■ **Work required**:
Give the data back exactly as it stands.
------
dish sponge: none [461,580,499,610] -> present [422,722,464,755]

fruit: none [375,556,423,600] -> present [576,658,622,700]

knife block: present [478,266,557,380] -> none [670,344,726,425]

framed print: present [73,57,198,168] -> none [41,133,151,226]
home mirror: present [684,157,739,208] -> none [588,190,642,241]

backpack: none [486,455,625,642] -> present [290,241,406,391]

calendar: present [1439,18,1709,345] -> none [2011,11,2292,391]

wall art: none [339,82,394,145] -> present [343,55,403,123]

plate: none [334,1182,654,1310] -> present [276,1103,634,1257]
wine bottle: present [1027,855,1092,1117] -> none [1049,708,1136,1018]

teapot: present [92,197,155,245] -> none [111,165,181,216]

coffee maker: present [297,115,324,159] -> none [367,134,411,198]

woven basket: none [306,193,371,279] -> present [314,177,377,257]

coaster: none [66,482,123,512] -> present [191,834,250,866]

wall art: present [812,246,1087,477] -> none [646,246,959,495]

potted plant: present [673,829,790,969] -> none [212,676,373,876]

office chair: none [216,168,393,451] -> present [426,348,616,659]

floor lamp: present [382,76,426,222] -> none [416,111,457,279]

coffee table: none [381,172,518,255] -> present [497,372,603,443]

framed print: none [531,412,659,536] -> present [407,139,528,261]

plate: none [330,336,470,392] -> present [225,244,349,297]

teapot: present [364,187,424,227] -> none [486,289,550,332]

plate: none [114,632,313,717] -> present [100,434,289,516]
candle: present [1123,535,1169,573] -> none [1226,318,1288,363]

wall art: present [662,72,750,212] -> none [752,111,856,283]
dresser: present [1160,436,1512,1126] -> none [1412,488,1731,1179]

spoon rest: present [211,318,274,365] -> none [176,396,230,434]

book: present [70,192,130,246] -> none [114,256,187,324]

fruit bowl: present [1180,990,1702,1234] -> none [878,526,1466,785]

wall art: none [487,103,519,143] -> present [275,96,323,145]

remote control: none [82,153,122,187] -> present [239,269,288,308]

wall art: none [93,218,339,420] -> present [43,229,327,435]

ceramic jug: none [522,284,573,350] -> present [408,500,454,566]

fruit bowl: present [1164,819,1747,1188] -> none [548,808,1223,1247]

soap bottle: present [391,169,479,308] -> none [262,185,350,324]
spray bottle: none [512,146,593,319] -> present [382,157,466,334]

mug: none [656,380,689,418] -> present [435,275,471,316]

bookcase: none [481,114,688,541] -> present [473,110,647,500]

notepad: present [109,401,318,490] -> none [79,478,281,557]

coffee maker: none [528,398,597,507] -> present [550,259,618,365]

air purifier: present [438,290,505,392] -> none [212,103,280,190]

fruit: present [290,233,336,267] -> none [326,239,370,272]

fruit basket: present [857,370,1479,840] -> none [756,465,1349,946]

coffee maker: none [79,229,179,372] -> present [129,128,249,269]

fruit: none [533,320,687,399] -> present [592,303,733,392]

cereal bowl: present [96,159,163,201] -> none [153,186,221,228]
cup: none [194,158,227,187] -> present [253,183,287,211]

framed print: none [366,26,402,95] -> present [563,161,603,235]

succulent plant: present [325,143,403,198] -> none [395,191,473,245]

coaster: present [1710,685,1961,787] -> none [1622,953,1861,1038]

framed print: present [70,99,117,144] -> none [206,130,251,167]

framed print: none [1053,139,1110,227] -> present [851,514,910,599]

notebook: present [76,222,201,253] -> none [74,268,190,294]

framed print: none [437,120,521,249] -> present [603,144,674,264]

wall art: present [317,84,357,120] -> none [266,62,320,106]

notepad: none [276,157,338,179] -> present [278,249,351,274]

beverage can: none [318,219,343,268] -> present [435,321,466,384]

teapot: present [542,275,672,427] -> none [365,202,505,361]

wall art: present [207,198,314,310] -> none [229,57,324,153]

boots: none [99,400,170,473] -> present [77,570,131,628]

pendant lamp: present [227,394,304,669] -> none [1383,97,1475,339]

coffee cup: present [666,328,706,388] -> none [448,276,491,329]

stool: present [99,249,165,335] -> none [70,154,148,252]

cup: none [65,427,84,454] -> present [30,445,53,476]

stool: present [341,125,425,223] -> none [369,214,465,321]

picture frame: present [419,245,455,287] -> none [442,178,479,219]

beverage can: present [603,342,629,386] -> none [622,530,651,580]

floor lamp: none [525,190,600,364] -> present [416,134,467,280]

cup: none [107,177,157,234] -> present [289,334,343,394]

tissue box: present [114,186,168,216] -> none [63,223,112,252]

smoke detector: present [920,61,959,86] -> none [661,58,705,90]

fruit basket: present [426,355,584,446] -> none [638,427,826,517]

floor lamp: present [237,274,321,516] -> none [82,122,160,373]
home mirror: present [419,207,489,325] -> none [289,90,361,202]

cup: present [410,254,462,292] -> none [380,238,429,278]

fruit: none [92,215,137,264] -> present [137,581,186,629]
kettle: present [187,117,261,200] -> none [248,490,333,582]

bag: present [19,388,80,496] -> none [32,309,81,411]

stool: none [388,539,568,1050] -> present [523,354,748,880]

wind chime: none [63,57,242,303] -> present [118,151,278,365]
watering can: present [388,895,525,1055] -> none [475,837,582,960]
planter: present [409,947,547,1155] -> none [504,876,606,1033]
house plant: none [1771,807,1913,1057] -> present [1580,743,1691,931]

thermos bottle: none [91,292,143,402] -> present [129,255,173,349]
------
■ **Your solution**:
dish sponge: none [461,580,499,610] -> present [422,722,464,755]

fruit: none [375,556,423,600] -> present [576,658,622,700]

knife block: present [478,266,557,380] -> none [670,344,726,425]

framed print: present [73,57,198,168] -> none [41,133,151,226]
home mirror: present [684,157,739,208] -> none [588,190,642,241]

backpack: none [486,455,625,642] -> present [290,241,406,391]

calendar: present [1439,18,1709,345] -> none [2011,11,2292,391]

wall art: none [339,82,394,145] -> present [343,55,403,123]

plate: none [334,1182,654,1310] -> present [276,1103,634,1257]
wine bottle: present [1027,855,1092,1117] -> none [1049,708,1136,1018]

teapot: present [92,197,155,245] -> none [111,165,181,216]

coffee maker: present [297,115,324,159] -> none [367,134,411,198]

woven basket: none [306,193,371,279] -> present [314,177,377,257]

coaster: none [66,482,123,512] -> present [191,834,250,866]

wall art: present [812,246,1087,477] -> none [646,246,959,495]

potted plant: present [673,829,790,969] -> none [212,676,373,876]

office chair: none [216,168,393,451] -> present [426,348,616,659]

floor lamp: present [382,76,426,222] -> none [416,111,457,279]

coffee table: none [381,172,518,255] -> present [497,372,603,443]

framed print: none [531,412,659,536] -> present [407,139,528,261]

plate: none [330,336,470,392] -> present [225,244,349,297]

teapot: present [364,187,424,227] -> none [486,289,550,332]

plate: none [114,632,313,717] -> present [100,434,289,516]
candle: present [1123,535,1169,573] -> none [1226,318,1288,363]

wall art: present [662,72,750,212] -> none [752,111,856,283]
dresser: present [1160,436,1512,1126] -> none [1412,488,1731,1179]

spoon rest: present [211,318,274,365] -> none [176,396,230,434]

book: present [70,192,130,246] -> none [114,256,187,324]

fruit bowl: present [1180,990,1702,1234] -> none [878,526,1466,785]

wall art: none [487,103,519,143] -> present [275,96,323,145]

remote control: none [82,153,122,187] -> present [239,269,288,308]

wall art: none [93,218,339,420] -> present [43,229,327,435]

ceramic jug: none [522,284,573,350] -> present [408,500,454,566]

fruit bowl: present [1164,819,1747,1188] -> none [548,808,1223,1247]

soap bottle: present [391,169,479,308] -> none [262,185,350,324]
spray bottle: none [512,146,593,319] -> present [382,157,466,334]

mug: none [656,380,689,418] -> present [435,275,471,316]

bookcase: none [481,114,688,541] -> present [473,110,647,500]

notepad: present [109,401,318,490] -> none [79,478,281,557]

coffee maker: none [528,398,597,507] -> present [550,259,618,365]

air purifier: present [438,290,505,392] -> none [212,103,280,190]

fruit: present [290,233,336,267] -> none [326,239,370,272]

fruit basket: present [857,370,1479,840] -> none [756,465,1349,946]

coffee maker: none [79,229,179,372] -> present [129,128,249,269]

fruit: none [533,320,687,399] -> present [592,303,733,392]

cereal bowl: present [96,159,163,201] -> none [153,186,221,228]
cup: none [194,158,227,187] -> present [253,183,287,211]

framed print: none [366,26,402,95] -> present [563,161,603,235]

succulent plant: present [325,143,403,198] -> none [395,191,473,245]

coaster: present [1710,685,1961,787] -> none [1622,953,1861,1038]

framed print: present [70,99,117,144] -> none [206,130,251,167]

framed print: none [1053,139,1110,227] -> present [851,514,910,599]

notebook: present [76,222,201,253] -> none [74,268,190,294]

framed print: none [437,120,521,249] -> present [603,144,674,264]

wall art: present [317,84,357,120] -> none [266,62,320,106]

notepad: none [276,157,338,179] -> present [278,249,351,274]

beverage can: none [318,219,343,268] -> present [435,321,466,384]

teapot: present [542,275,672,427] -> none [365,202,505,361]

wall art: present [207,198,314,310] -> none [229,57,324,153]

boots: none [99,400,170,473] -> present [77,570,131,628]

pendant lamp: present [227,394,304,669] -> none [1383,97,1475,339]

coffee cup: present [666,328,706,388] -> none [448,276,491,329]

stool: present [99,249,165,335] -> none [70,154,148,252]

cup: none [65,427,84,454] -> present [30,445,53,476]

stool: present [341,125,425,223] -> none [369,214,465,321]

picture frame: present [419,245,455,287] -> none [442,178,479,219]

beverage can: present [603,342,629,386] -> none [622,530,651,580]

floor lamp: none [525,190,600,364] -> present [416,134,467,280]

cup: none [107,177,157,234] -> present [289,334,343,394]

tissue box: present [114,186,168,216] -> none [63,223,112,252]

smoke detector: present [920,61,959,86] -> none [661,58,705,90]

fruit basket: present [426,355,584,446] -> none [638,427,826,517]

floor lamp: present [237,274,321,516] -> none [82,122,160,373]
home mirror: present [419,207,489,325] -> none [289,90,361,202]

cup: present [410,254,462,292] -> none [380,238,429,278]

fruit: none [92,215,137,264] -> present [137,581,186,629]
kettle: present [187,117,261,200] -> none [248,490,333,582]

bag: present [19,388,80,496] -> none [32,309,81,411]

stool: none [388,539,568,1050] -> present [523,354,748,880]

wind chime: none [63,57,242,303] -> present [118,151,278,365]
watering can: present [388,895,525,1055] -> none [475,837,582,960]
planter: present [409,947,547,1155] -> none [504,876,606,1033]
house plant: none [1771,807,1913,1057] -> present [1580,743,1691,931]

thermos bottle: none [91,292,143,402] -> present [129,255,173,349]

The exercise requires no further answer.